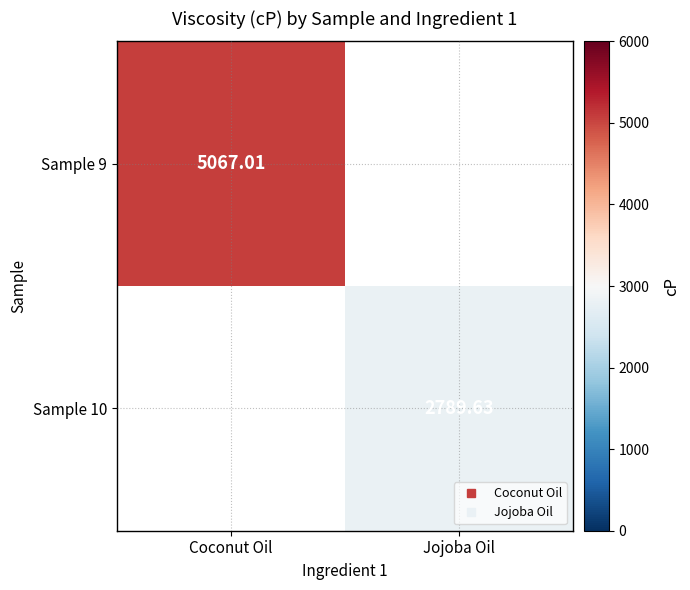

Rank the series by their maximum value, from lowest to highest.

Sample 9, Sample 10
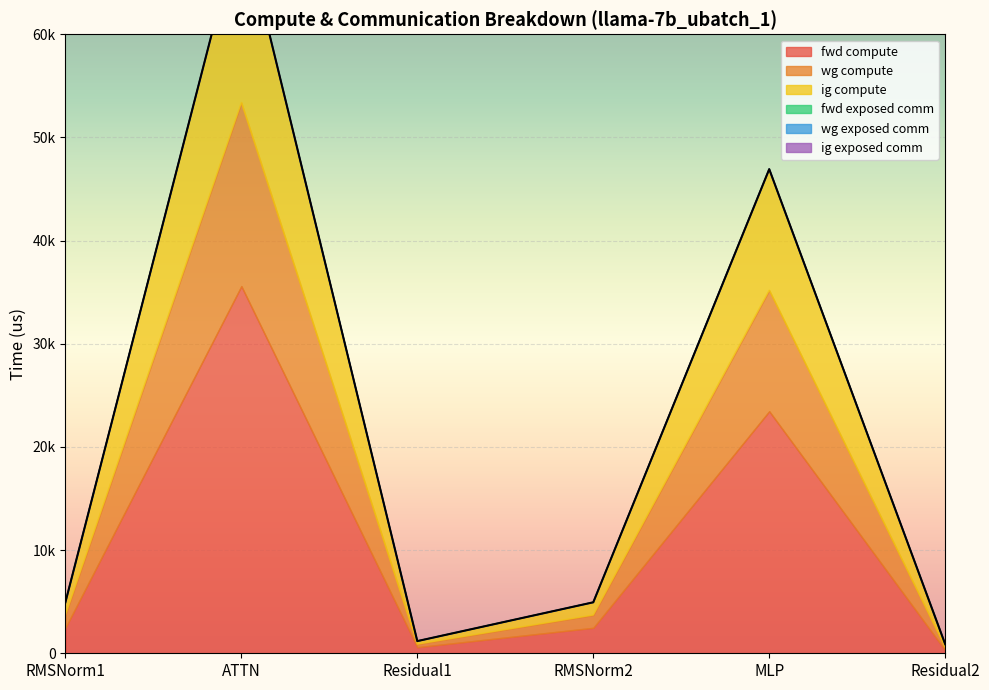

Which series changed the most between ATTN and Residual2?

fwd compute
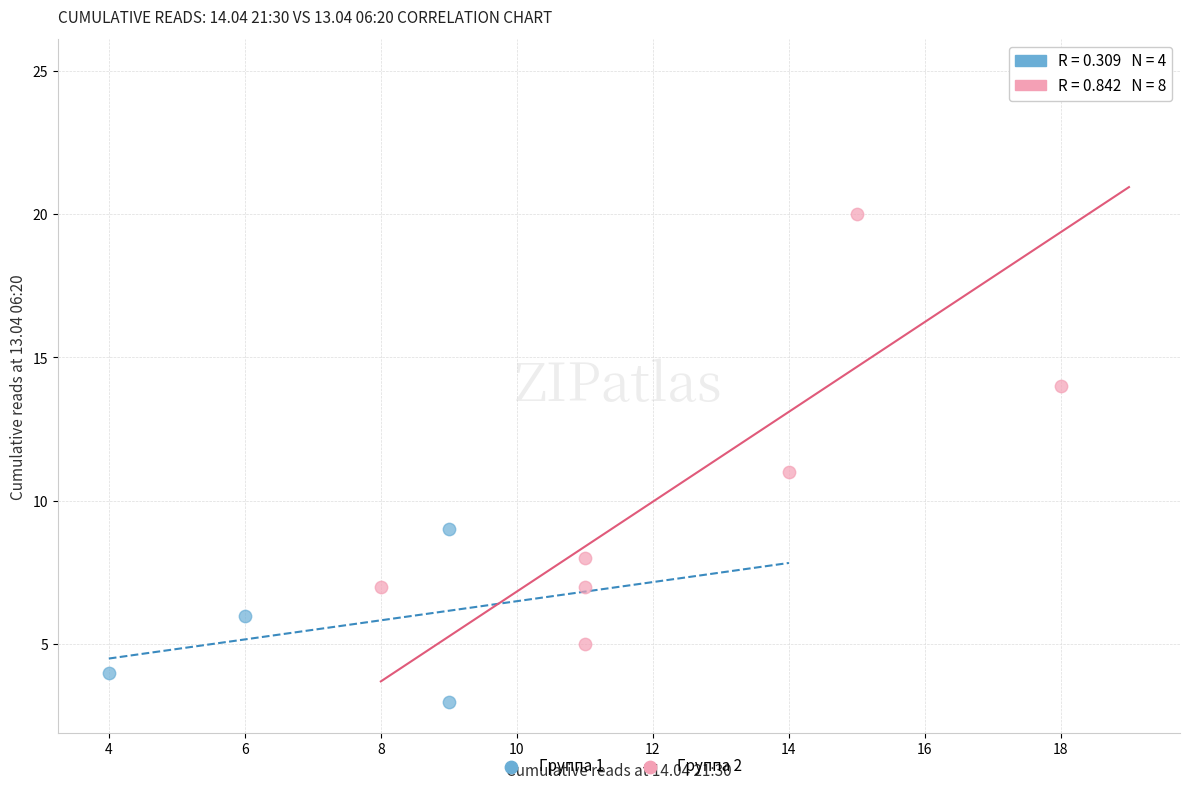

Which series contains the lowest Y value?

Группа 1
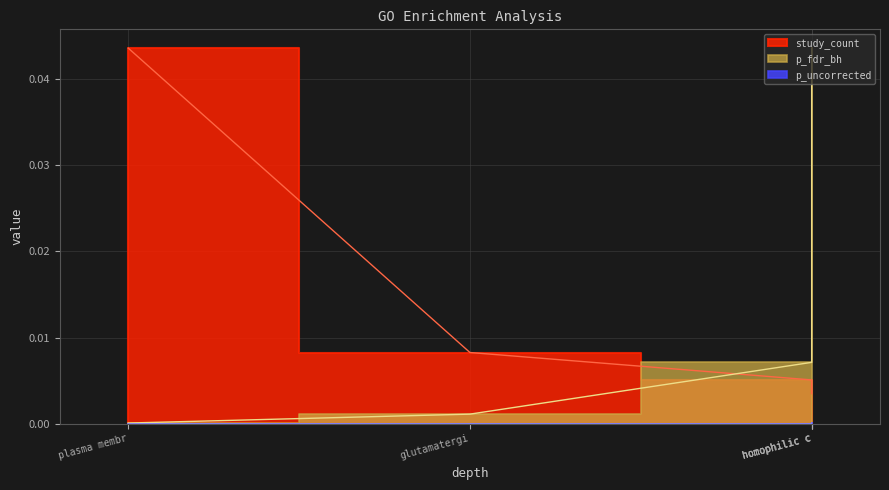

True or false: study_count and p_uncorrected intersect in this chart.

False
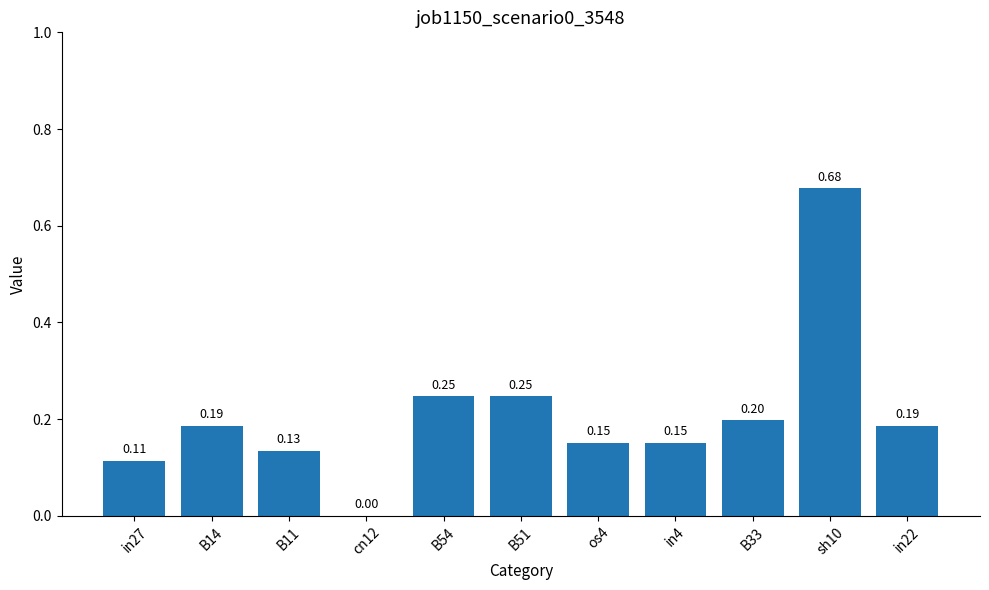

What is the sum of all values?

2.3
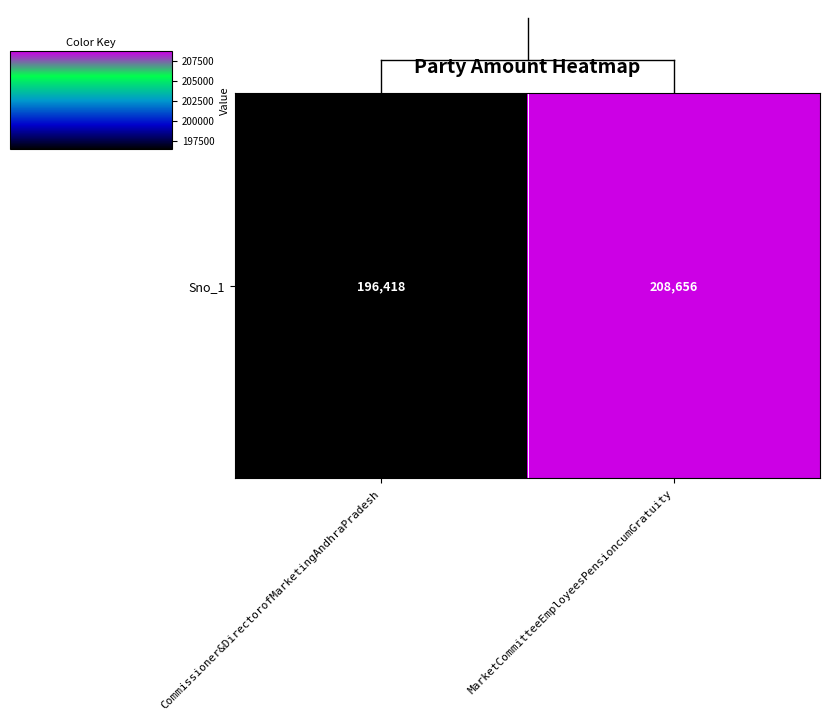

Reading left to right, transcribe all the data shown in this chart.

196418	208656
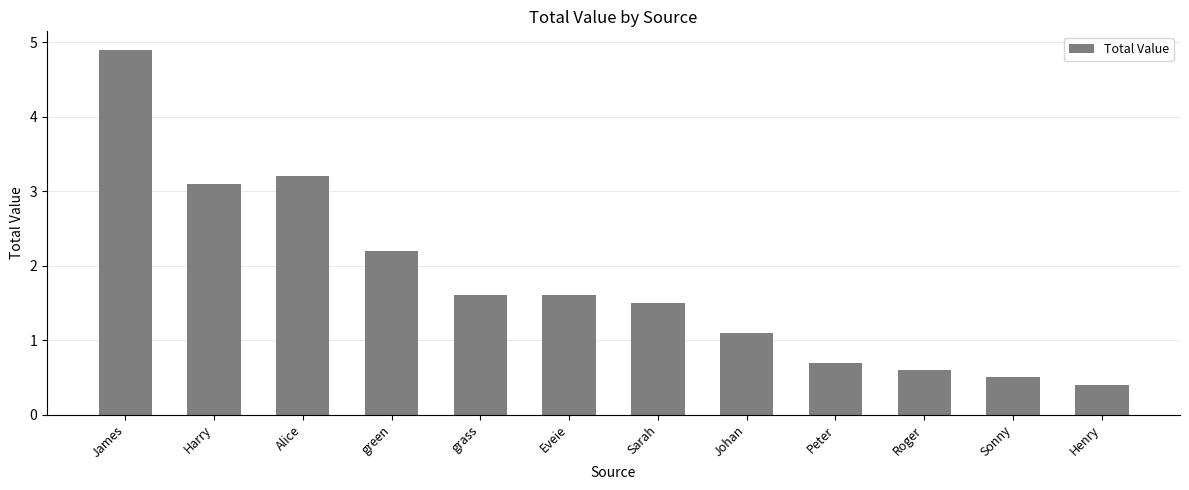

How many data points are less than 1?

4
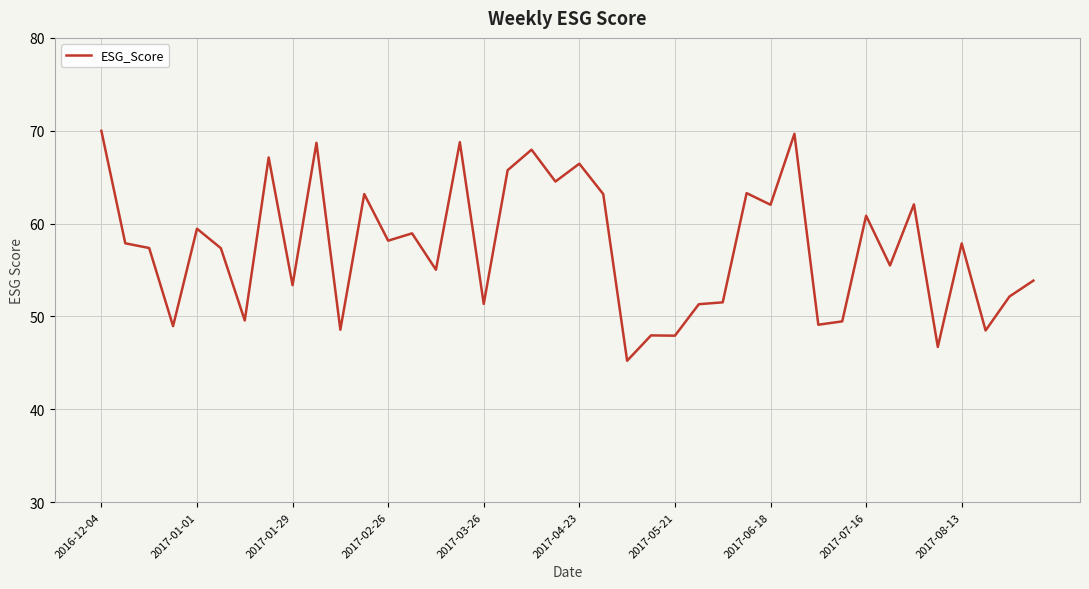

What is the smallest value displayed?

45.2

----------

### TASK PROMPT
Pick out every line of the data above that contains the word "What", and copy each one.

### WRITTEN RESPONSE
What is the sum of all values?
What is the smallest value displayed?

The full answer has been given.